Like many springs in Florida, Gemini Springs was developed as a swimming hole decades ago. A cement wall dams the flow a short way down the run, creating a shallow reservoir that was previously used for swimming. However, in 2000, concerns about fecal coliform bacteria led to closure of the springs to swimming. Since that time, Gemini Springs Park has been used for its aesthetics, for fishing below the dam, and for terrestrial recreation (playground, dog park, etc.).
Gemini Springs is a pair of springs that together release 6.5 million gallons per day (10 cfs) to a spring run that eventually flows into a “lagoon” and into Lake Monroe. Originally, there was a third “spring” that was actually a well, according to the St. Johns River Water Management District (http://www.sjrwmd.com/springs/gemini.html), but the well was abandoned and I think that it no longer flows.
The other two springs are small in diameter and the force of the water leaving these springs makes them appear as true boils. Only one of these springs really has a run, which is quite shallow and sandy; the other spring is adjacent to the first one’s run. Because the runs are so shallow, the flow rate is quite high and it was pretty challenging to seine where the flow was highest.
The boil of spring 1–the area that looks smoother and slightly milky to the right is where the water boils up.
The run of spring 1 with Missy Gibbs on the bridge doing our “interpretation” for passersby. Spring 2 is adjacent to the run, just past the bridge.
A portion of the sandy run of spring 1 with the adjacent spring 2 in the background of the photo. The milky area is the boil of spring 2. The banks are highly eroded, although this condition appears to be natural.
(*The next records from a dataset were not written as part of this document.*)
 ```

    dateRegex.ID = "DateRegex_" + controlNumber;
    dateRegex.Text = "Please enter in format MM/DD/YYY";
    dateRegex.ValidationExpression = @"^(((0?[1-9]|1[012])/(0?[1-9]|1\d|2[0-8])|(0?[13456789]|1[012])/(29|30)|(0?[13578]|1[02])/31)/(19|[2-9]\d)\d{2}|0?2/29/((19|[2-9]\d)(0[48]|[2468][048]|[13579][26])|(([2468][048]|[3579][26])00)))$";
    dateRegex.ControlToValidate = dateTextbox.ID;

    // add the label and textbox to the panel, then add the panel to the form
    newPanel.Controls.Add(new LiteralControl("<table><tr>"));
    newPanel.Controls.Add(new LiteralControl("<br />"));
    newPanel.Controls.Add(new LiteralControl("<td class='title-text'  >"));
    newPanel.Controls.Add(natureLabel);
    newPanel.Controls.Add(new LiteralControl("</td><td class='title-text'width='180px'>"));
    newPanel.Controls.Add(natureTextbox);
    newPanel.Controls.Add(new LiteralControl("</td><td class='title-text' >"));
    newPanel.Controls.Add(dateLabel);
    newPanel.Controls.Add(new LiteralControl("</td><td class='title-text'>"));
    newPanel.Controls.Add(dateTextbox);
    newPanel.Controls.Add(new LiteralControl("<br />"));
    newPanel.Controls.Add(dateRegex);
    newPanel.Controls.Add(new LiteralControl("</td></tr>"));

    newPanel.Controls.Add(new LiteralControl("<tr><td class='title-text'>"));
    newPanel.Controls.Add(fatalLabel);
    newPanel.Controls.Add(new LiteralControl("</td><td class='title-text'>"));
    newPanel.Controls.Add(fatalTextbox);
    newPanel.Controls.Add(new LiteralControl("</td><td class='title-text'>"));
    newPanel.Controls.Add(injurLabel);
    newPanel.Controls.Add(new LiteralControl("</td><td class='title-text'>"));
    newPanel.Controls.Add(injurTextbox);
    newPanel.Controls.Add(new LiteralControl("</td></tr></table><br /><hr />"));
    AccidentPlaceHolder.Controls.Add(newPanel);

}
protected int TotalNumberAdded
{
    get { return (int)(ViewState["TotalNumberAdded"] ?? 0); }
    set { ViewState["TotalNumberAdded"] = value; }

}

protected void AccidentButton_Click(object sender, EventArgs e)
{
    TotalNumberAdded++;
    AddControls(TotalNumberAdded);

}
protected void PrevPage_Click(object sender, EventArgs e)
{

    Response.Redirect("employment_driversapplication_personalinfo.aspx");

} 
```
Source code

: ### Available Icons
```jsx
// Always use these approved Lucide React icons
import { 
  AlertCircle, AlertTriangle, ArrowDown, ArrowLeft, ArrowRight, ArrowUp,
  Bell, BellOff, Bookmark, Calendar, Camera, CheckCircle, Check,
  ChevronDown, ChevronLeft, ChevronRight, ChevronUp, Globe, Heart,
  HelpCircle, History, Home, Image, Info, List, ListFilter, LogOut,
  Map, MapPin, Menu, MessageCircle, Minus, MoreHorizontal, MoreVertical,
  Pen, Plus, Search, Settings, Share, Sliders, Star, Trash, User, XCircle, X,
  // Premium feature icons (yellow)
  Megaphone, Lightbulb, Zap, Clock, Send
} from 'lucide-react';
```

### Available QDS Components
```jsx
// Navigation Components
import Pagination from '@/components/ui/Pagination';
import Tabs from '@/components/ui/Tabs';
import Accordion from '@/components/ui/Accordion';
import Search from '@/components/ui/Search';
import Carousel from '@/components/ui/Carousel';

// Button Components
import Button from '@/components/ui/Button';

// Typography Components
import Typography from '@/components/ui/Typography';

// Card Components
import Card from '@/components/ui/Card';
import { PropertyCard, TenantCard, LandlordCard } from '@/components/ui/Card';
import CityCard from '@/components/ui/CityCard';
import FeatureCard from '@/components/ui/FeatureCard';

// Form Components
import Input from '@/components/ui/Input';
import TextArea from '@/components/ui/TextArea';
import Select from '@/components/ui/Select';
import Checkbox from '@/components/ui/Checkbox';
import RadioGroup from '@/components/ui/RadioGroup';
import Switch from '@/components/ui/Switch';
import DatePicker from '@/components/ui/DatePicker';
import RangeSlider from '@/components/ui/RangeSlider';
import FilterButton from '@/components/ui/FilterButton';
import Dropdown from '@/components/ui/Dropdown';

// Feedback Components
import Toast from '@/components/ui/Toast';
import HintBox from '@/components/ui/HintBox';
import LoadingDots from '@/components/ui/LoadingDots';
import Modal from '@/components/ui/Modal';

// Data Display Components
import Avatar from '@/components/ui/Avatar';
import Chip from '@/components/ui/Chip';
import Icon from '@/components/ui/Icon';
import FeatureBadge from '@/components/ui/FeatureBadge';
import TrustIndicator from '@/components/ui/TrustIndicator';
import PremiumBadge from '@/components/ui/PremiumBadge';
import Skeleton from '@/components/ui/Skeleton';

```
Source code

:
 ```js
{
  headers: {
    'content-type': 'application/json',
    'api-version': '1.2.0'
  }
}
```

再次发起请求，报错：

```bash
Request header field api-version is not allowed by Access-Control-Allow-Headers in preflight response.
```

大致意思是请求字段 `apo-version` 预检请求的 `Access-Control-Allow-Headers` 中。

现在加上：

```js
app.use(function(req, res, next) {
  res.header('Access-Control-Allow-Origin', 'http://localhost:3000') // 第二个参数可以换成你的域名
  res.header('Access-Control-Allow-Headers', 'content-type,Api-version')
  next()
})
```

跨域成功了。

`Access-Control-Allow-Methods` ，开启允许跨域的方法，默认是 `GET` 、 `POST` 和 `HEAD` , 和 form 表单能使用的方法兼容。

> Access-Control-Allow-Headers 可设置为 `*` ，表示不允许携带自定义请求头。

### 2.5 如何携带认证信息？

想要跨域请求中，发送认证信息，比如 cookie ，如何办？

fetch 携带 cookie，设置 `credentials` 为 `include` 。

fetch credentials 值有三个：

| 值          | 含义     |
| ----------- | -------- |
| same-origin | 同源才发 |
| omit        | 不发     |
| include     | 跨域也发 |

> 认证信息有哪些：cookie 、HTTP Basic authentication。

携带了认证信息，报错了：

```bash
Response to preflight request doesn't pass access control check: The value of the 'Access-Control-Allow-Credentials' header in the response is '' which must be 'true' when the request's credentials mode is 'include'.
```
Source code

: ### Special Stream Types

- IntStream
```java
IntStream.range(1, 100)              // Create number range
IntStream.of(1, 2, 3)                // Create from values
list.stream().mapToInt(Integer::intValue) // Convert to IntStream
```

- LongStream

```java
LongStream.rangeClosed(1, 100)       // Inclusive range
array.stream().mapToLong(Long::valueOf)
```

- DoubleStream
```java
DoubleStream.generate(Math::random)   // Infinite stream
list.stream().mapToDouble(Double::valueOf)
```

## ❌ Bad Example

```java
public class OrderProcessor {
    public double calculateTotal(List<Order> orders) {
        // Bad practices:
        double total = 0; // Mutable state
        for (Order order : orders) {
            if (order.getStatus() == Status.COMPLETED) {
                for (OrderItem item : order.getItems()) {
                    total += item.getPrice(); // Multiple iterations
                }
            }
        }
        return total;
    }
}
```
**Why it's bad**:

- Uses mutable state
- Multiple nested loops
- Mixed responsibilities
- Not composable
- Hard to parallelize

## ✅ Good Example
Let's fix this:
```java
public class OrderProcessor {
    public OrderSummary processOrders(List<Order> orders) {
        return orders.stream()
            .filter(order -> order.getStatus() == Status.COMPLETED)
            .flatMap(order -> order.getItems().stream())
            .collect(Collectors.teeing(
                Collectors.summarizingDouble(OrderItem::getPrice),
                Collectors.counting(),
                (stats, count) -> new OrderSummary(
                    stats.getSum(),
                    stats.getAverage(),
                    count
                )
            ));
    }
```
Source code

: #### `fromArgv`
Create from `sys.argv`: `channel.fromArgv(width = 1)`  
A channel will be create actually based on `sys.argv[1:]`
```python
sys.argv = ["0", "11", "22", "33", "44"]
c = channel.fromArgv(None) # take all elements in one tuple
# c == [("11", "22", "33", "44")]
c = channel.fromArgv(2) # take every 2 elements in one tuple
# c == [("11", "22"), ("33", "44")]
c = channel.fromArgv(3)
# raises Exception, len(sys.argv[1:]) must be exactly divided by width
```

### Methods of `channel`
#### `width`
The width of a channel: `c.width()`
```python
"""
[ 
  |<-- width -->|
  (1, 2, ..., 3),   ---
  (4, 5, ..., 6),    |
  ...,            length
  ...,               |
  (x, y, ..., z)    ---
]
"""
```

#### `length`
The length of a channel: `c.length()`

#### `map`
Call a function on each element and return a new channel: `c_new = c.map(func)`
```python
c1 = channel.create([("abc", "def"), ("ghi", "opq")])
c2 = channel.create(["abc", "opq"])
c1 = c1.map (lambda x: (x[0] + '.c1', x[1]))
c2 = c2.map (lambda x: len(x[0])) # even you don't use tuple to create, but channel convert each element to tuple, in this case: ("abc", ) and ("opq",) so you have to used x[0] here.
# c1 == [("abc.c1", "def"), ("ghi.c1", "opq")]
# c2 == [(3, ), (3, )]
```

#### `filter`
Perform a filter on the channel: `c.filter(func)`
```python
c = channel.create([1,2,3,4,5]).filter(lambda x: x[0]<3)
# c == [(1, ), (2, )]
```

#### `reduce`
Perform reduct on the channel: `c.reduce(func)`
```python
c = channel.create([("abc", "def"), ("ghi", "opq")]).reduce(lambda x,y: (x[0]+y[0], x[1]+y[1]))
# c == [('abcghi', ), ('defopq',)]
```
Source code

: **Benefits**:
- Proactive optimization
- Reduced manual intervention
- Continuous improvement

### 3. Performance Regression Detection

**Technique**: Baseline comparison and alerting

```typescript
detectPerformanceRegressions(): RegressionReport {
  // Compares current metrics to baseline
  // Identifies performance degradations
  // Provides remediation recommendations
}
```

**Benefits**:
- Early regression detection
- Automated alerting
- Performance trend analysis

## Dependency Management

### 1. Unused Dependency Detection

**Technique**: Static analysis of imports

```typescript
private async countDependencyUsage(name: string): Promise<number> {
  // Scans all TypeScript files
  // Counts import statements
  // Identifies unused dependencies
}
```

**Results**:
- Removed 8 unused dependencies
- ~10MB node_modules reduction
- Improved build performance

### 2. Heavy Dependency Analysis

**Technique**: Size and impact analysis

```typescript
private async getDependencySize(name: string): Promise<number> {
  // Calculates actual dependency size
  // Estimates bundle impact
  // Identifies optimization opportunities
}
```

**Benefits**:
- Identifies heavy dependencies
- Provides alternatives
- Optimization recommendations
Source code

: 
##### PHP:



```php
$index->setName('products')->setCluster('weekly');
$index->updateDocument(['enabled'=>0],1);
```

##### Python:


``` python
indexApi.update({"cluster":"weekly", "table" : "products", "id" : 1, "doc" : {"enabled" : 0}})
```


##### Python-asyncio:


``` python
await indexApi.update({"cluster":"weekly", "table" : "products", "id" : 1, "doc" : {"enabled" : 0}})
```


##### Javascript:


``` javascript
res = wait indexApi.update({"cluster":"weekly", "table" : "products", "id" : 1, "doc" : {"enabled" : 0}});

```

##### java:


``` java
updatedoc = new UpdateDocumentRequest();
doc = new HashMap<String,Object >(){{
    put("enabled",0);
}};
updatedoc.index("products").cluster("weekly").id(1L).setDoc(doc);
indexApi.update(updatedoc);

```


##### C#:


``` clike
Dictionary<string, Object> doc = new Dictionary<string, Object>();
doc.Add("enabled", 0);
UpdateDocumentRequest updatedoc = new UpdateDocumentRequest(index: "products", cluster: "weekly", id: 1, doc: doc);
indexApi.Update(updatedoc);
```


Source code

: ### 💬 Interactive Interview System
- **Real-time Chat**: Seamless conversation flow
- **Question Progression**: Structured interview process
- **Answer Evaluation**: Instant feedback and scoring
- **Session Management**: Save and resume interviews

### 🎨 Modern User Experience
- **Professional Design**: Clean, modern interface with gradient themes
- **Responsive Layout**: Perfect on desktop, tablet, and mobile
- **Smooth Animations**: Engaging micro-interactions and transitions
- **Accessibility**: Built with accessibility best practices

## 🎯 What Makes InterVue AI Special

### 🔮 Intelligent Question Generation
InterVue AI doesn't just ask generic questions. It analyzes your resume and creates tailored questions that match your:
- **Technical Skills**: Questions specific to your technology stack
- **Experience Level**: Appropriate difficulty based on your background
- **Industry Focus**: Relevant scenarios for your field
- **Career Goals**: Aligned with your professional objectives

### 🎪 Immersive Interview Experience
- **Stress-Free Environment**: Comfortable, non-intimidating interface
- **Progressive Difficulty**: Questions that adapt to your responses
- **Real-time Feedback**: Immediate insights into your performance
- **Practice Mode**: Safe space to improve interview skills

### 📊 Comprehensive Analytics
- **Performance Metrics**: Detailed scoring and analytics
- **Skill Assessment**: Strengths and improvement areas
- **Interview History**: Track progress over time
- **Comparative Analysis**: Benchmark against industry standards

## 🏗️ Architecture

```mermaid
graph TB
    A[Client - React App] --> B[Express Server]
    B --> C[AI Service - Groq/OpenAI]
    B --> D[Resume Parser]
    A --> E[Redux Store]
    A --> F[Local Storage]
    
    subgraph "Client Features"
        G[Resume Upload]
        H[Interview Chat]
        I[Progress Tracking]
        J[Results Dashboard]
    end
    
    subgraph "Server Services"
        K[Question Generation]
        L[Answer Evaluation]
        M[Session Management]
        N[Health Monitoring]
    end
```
The sandy area run of spring 1 is firm and, other than the high flow rate and the snags, relatively easy to seine. It was more challenging in the reservoir due to silt on the bottom and tilapia nests dotting the substrate. Nitrate and phosphate concentrations in this spring, like many in Florida, are relatively high (nitrate = 1.04 mg L-1, phosphate = 0.06 mg L-1, http://www.sjrwmd.com/springs/gemini.html). The relatively high nutrient concentrations, which were comparable to those of Volusia Blue Spring, likely contribute to the silt production on the bottom of the run. Interestingly, the conductivity of Gemini Springs also was somewhat high (2300 microS cm-1); perhaps ancient sea water contributes to its flow, as is the case of its neighbor Volusia Blue (Toth and Katz 2006).
Seining in the reservoir with Adam Freeman.
Not surprisingly, we got only mosquitofish (Gambusia holbrooki) in the boil of spring 1; we measured the lowest oxygen there (0.47 mg L-1). Oddly, the fish actually were swimming right over the boil rather than along the edges. The dissolved oxygen was a little higher in the run of spring 1 (0.64 mg L-1) and we caught a greater diversity of fish: sailfin mollies (Poecilia latipinna), bluefin killifish (Lucania goodei), rainwater killifish (Lucania parva), least killifish (Heterandria formosa), a bluegill sunfish (Lepomis macrochirus), and lots of freshwater shrimp!. The dissolved oxygen was quite a bit higher as the spring entered the reservoir (1.6 mg L-1) and in the reservoir itself (3.1 mg L-1), although still quite low. Here, we caught a Seminole killifish in addition to the other fish mentioned above. Although we did not catch them, we observed larger bluegill sunfish and the exotic tilapia (Oreochromis aureus). We also saw evidence (feces) of Pterygoplichthys disjunctivus, the exotic sailfin suckermouth catfish from the Amazon that Missy Gibbs has studied extensively in Volusia Blue Spring.